Еще с верхней площадки он говорил лакею: "Кричи, чтобы скорее подавали", а затем произносил свой первый монолог, сходя по ступенькам. И казалось, что он так медленно идет, так, словно нехотя, произносит:
Ну вот и день прошел, и с ним
Все призраки, весь чад и дым
Надежд, которые мне душу наполняли... --
как будто все еще ждет, что окликнет его бесконечно дорогой ему голос, что промелькнет в дверях быстрая Лиза и шепнет ему на ухо приказ остаться, подождать...
В тоне вежливого, но усталого, скептически настроенного человека вел Качалов сцену с Репетиловым и стремительно скрывался в швейцарской, услышав приближение Скалозуба.
Гости разъехались. Из сцены Репетилова с Загорецким и княжнами Чацкий узнает, что его объявили сумасшедшим...
Потрясенный услышанной клеветой, появляется он в темном вестибюле. Слуги уже успели потушить свечи, дом Фамусова готовится ко сну. Это еще сильнее подчеркивает одиночество Чацкого. Качалов не сразу отдается негодованию, он еще старается разобраться в людях, в причине их злобного отношения к нему. Ни на секунду не верит он в участие Софьи в клевете. Это великолепно рисует благородство души Чацкого. Еще раз ищет он оправдания ее обмороку то в холодности, то в излишней чувствительности ее характера. Он ее еще любит. Мягко, почти смеясь, прощая ей все, как маленькой девочке, говорит Качалов о том, что Софья лишилась бы, конечно, так же сил,
...Когда бы кто-нибудь ступил
На хвост собачки или кошки.
И вдруг в темноте, откуда-то сверху, тихий голос: "Молчалин, вы?" Мгновенный отблеск свечи на колонне и мягко стукнувшая дверь...

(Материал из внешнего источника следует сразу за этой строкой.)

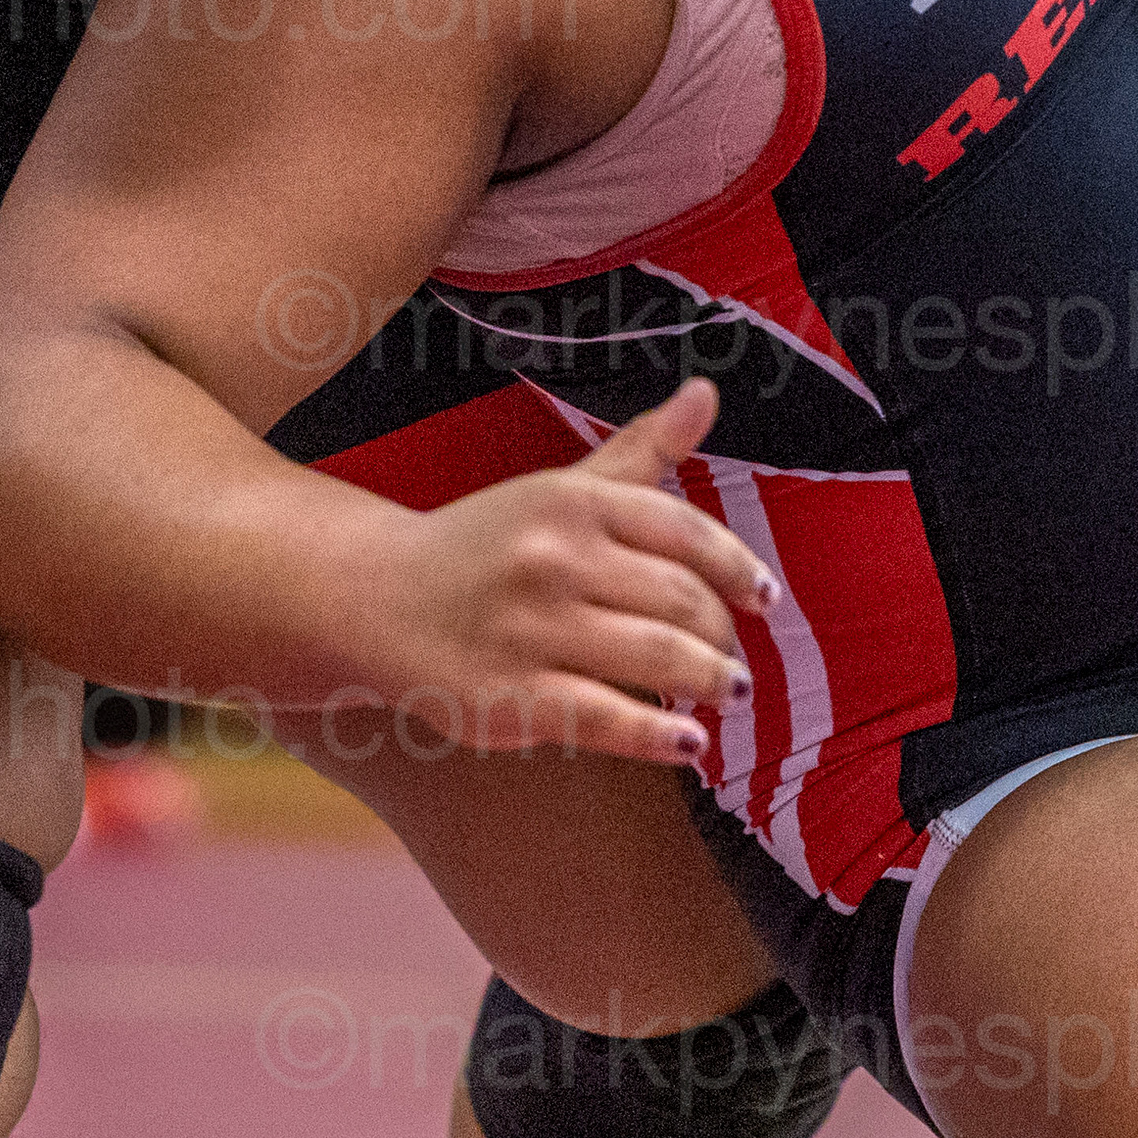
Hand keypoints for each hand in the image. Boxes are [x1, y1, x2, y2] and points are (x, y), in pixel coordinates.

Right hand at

Взрыв самых противоречивых чувств охватывает Чацкого -- Качалова. Сначала удивление, растерянность -- "...вся кровь моя в волненьи". Потом последний всплеск любви, последняя надежда, которую он сам же через секунду убивает:
К чему обманывать себя мне самого?
Звала Молчалина, вот комната его.
В небольшом монологе, из восьми строк, Качалов как бы заново проходил весь путь, которым так страстно и так мучительно стремился в этот день к Софье.

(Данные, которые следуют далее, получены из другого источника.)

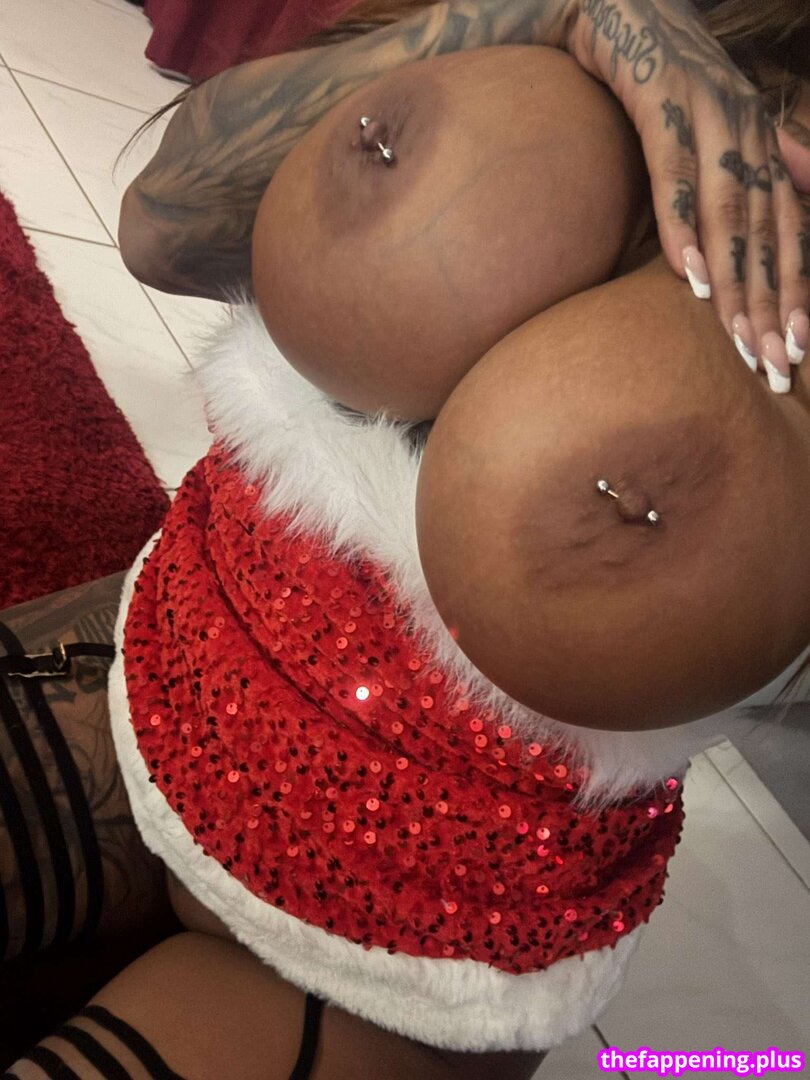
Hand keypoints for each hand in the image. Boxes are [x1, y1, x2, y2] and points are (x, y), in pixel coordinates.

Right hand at [568, 0, 809, 391]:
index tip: (794, 352)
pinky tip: (687, 275)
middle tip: (773, 365)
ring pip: (732, 209)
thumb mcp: (694, 141)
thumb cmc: (650, 84)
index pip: (787, 232)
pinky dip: (682, 224)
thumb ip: (715, 191)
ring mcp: (708, 111)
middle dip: (773, 304)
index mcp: (757, 145)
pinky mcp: (661, 97)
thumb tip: (712, 255)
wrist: (614, 5)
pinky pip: (675, 172)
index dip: (794, 292)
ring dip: (737, 279)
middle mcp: (747, 129)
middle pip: (769, 232)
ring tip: (738, 338)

Замечательно передавал Качалов те секунды колебания Чацкого, когда, выпроводив своего лакея из передней, он возвращается обратно и не знает, на что ему решиться: взбежать ли прямо наверх или остаться здесь, у дверей комнаты Молчалина. Он совсем не собирается прятаться сначала, он готов провести всю ночь на деревянном ларе (на который он и присаживается на секунду), но "дверь отворяется..." -- и он застывает у колонны.

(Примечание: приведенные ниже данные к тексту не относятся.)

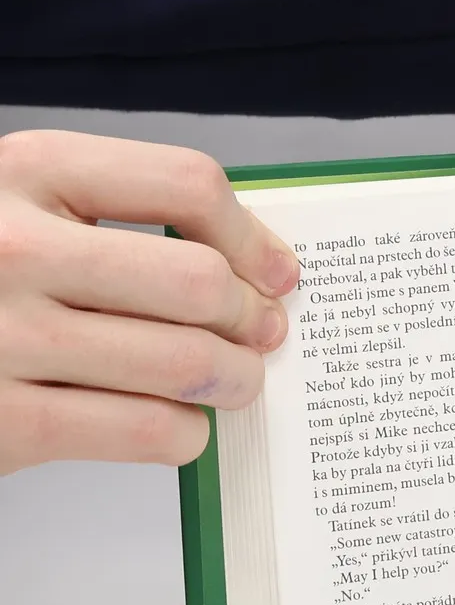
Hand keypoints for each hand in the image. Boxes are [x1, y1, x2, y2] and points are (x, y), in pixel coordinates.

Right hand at [0, 131, 299, 474]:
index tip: (279, 272)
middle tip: (263, 336)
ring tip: (235, 383)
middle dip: (251, 318)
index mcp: (27, 169)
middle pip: (196, 281)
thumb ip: (113, 216)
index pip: (186, 184)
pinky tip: (180, 428)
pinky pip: (137, 428)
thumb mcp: (20, 205)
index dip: (252, 236)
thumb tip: (253, 266)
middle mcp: (12, 247)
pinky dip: (181, 434)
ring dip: (232, 380)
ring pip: (180, 362)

Темнота скрывает его, зритель не видит Качалова -- Чацкого. Круг света от свечи выхватывает из мрака сначала только Лизу, потом Лизу и Молчалина, потом Софью, которая тихо спускается по лестнице во время разговора Молчалина и Лизы и становится по другую сторону колонны, у которой стоит Чацкий.
Зритель не видит Чацкого довольно долго, на протяжении нескольких минут. Но присутствие Качалова столь ощутимо в этой сцене, что глаза невольно стараются проникнуть сквозь завесу света и увидеть, чем живет, что испытывает в эти ужасные для него минуты Чацкий -- Качалов.
Через десять лет после того дня, когда я впервые увидел Качалова в роли Чацкого, мне выпало большое счастье помогать К. С. Станиславскому возобновлять эту замечательную постановку МХАТ. Сначала Чацкого играли М. И. Прудкин и Ю. А. Завадский. Качалов играл Репетилова. Но, как это часто случается в театре, наступил неожиданно такой день, когда Качалову пришлось почти без репетиций снова играть Чацкого. Я мог из-за кулис следить за его игрой. И когда в только что описанной сцене четвертого акта он встал за колонну, я мгновенно вспомнил свое первое впечатление от Чацкого десять лет назад, свое настойчивое желание увидеть, чем живет, о чем думает скрытый во тьме Чацкий -- Качалов, и... увидел.